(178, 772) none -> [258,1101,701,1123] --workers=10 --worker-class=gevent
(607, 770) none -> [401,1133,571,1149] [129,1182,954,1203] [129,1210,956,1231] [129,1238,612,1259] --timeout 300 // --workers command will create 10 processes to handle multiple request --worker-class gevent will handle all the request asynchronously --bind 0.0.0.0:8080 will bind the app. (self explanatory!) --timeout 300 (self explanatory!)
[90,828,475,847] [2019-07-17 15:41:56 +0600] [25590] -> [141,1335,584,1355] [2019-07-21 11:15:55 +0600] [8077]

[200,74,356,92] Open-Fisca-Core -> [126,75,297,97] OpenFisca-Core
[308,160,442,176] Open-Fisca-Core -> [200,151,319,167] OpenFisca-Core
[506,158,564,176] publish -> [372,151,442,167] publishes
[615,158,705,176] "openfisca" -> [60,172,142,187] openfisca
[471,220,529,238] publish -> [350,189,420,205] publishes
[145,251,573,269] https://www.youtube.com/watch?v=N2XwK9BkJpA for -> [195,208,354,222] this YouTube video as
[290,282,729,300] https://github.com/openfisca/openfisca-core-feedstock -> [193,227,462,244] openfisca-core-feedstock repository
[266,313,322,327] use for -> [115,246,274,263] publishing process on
===
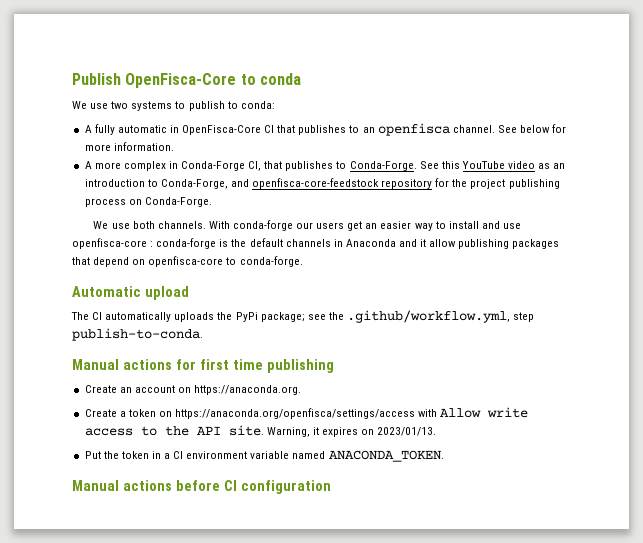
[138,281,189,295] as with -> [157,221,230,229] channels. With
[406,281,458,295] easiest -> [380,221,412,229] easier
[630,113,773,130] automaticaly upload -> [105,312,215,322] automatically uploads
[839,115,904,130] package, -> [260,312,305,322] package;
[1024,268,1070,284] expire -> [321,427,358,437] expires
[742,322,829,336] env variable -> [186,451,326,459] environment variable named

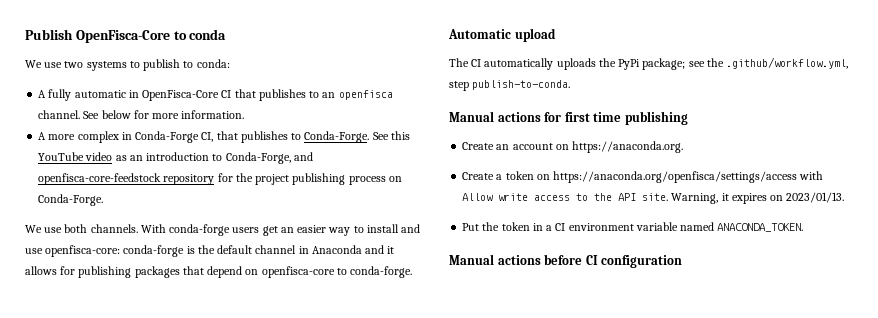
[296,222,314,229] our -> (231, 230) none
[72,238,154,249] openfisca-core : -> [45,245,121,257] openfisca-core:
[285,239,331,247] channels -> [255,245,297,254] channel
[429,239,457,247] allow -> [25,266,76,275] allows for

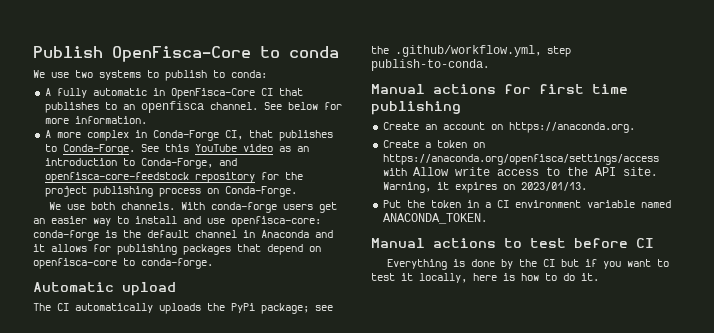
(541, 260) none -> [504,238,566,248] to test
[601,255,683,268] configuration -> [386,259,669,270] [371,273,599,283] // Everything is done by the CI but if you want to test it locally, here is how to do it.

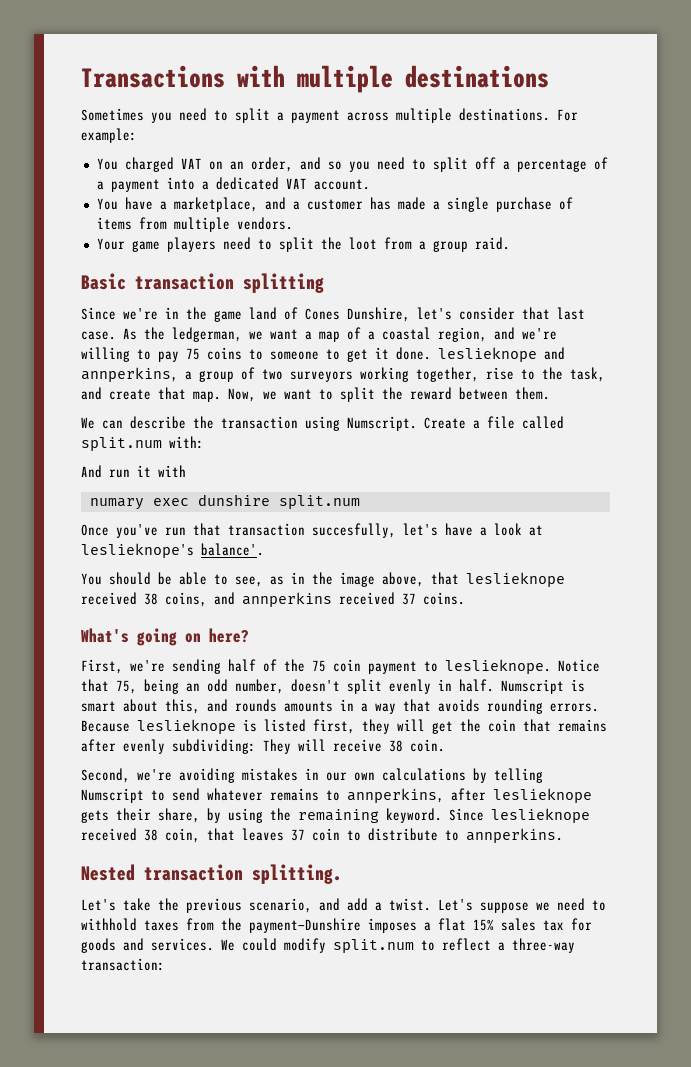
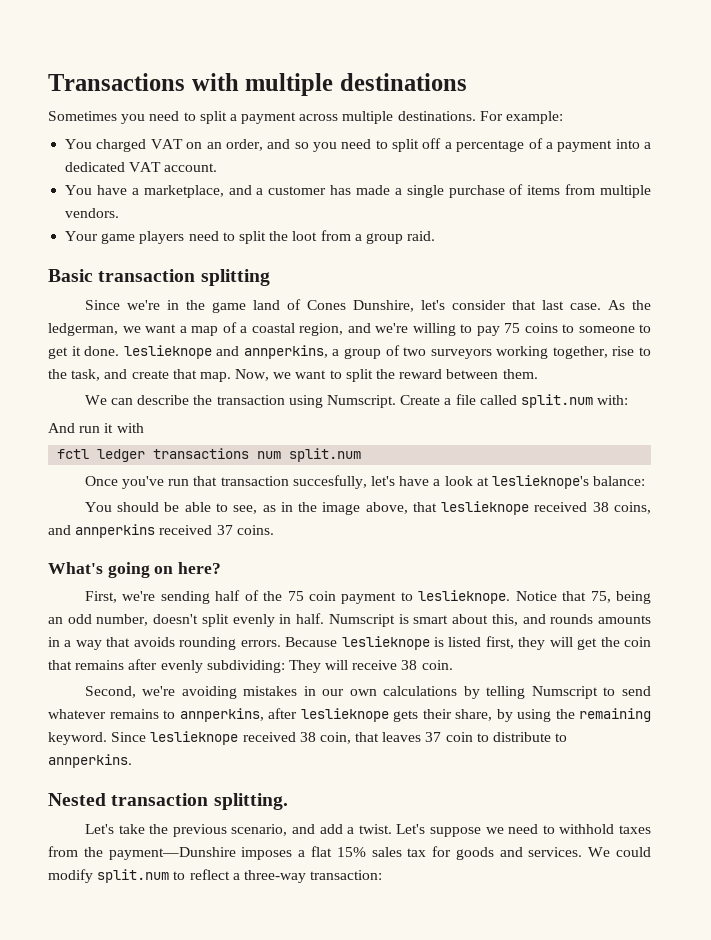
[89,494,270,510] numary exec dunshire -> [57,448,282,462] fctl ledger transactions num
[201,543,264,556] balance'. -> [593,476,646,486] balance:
===
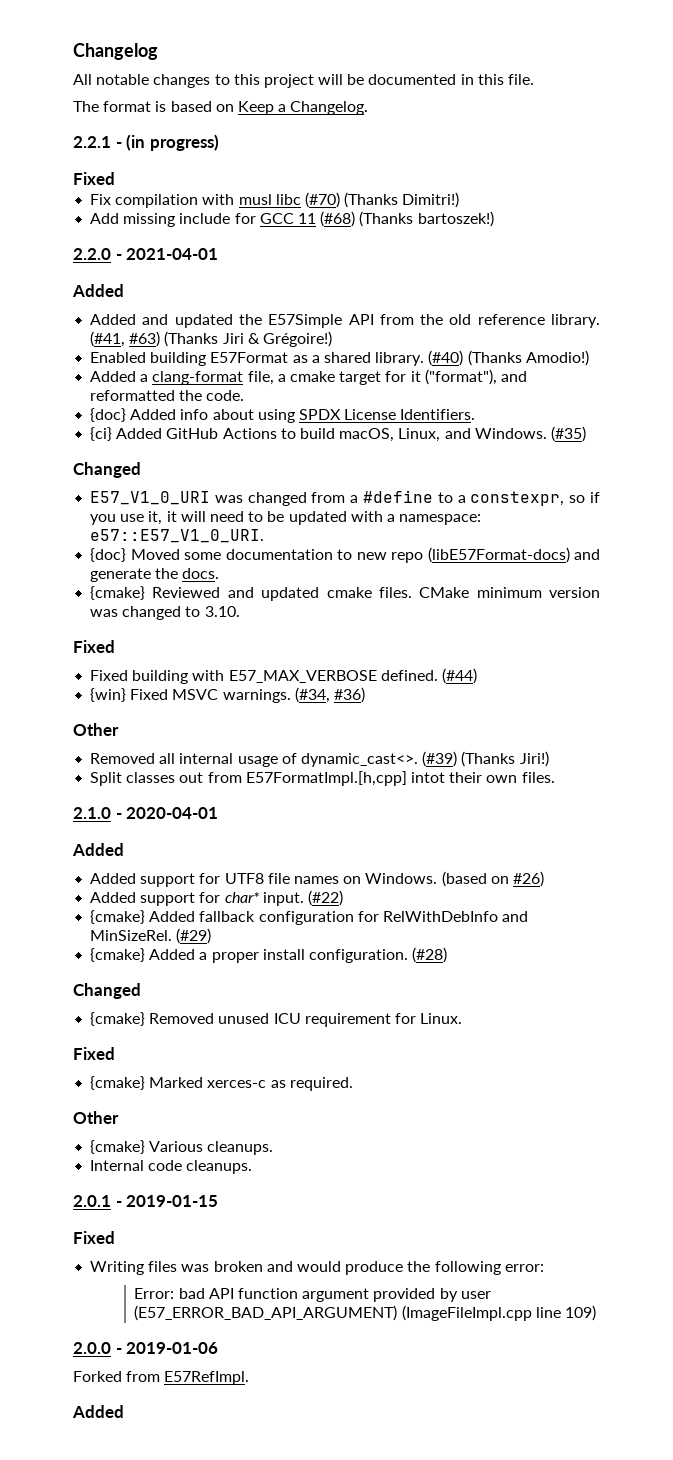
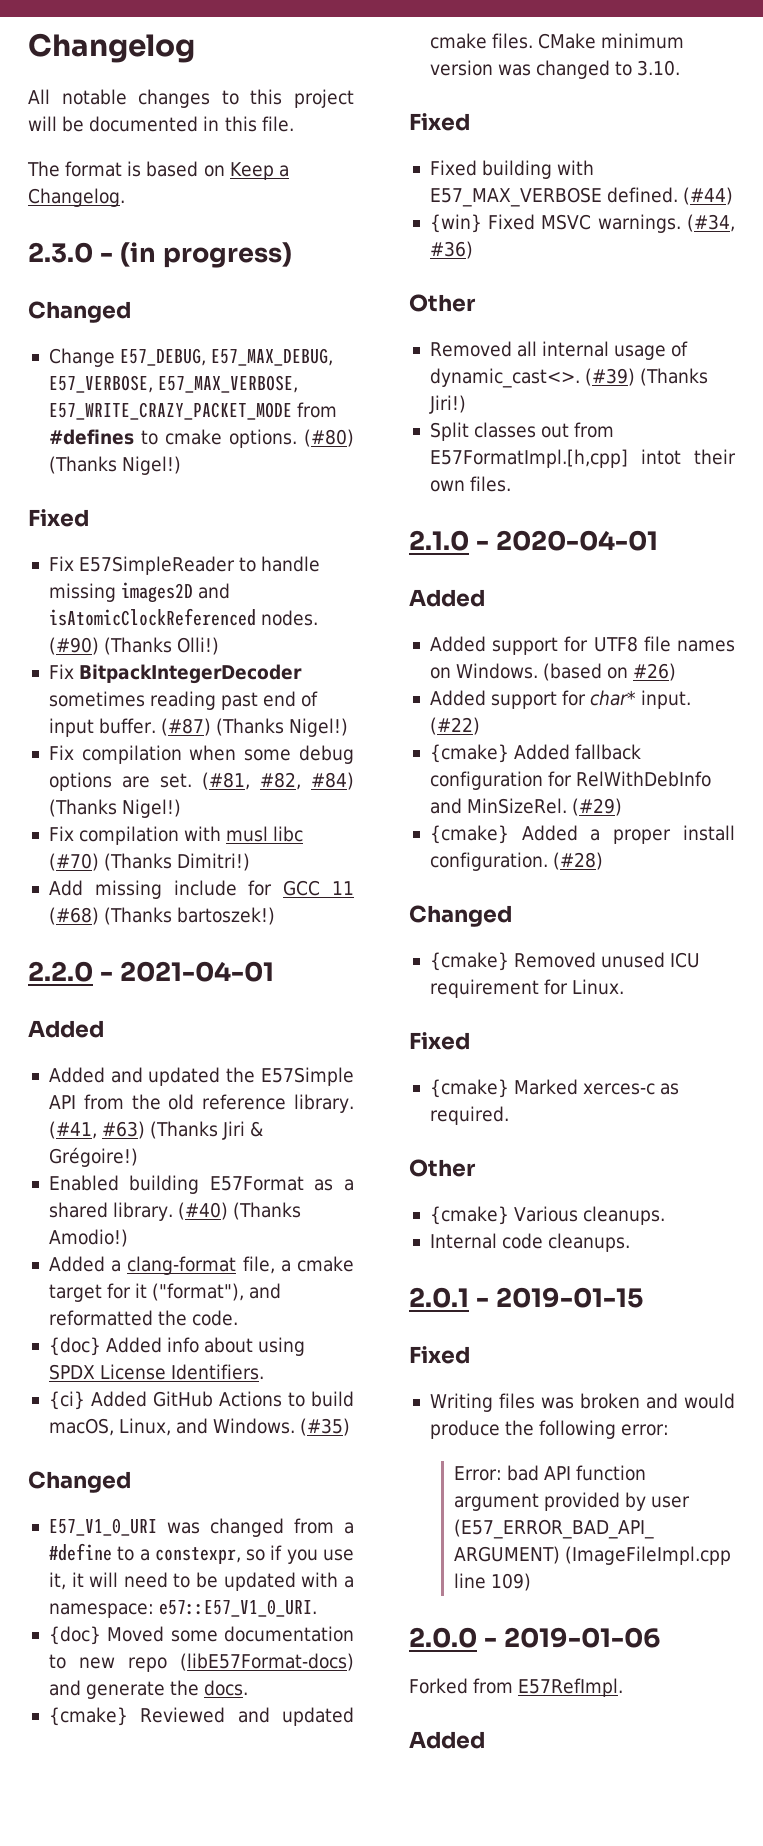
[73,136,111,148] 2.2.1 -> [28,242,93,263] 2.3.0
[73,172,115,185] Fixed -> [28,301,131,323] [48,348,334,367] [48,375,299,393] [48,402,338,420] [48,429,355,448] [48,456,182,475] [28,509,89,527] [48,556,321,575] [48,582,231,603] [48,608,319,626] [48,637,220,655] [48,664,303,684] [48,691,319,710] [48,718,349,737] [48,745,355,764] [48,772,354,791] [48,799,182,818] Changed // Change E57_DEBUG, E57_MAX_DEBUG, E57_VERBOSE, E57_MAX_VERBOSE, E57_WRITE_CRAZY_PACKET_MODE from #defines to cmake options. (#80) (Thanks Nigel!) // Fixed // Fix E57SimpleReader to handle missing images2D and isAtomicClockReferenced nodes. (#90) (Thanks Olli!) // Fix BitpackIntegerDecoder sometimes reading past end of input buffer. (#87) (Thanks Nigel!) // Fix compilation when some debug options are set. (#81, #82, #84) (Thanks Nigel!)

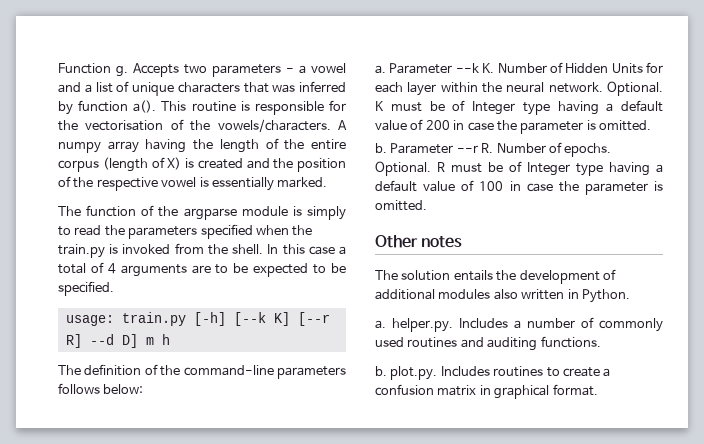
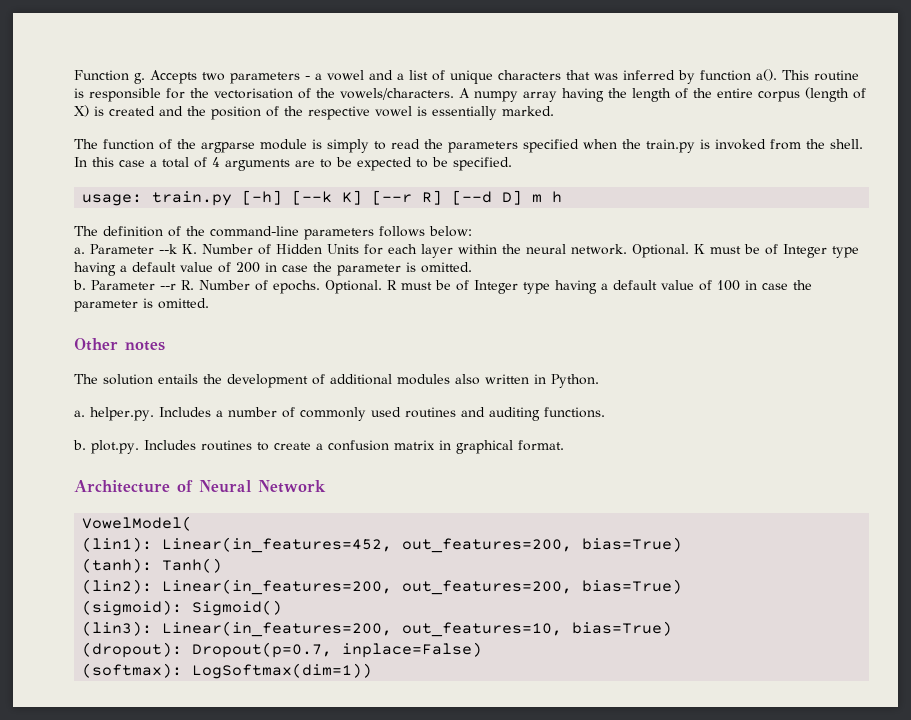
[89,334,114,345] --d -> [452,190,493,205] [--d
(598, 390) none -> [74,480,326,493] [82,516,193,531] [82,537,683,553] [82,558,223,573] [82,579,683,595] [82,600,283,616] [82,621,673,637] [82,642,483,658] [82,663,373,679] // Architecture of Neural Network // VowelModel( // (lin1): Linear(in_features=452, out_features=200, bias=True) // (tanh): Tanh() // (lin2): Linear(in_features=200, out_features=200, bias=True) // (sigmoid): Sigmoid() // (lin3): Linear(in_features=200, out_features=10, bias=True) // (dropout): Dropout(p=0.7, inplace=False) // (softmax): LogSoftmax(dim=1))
===
WORK ITEM
Give back, word for word, only the lines above from the line holding "[471,220,529,238] publish ->" to the line holding "[266,313,322,327] use for", both included.

TASK RESPONSE
[471,220,529,238] publish -> [350,189,420,205] publishes
[145,251,573,269] https://www.youtube.com/watch?v=N2XwK9BkJpA for -> [195,208,354,222] this YouTube video as
[290,282,729,300] https://github.com/openfisca/openfisca-core-feedstock -> [193,227,462,244] openfisca-core-feedstock repository
[266,313,322,327] use for -> [115,246,274,263] publishing process on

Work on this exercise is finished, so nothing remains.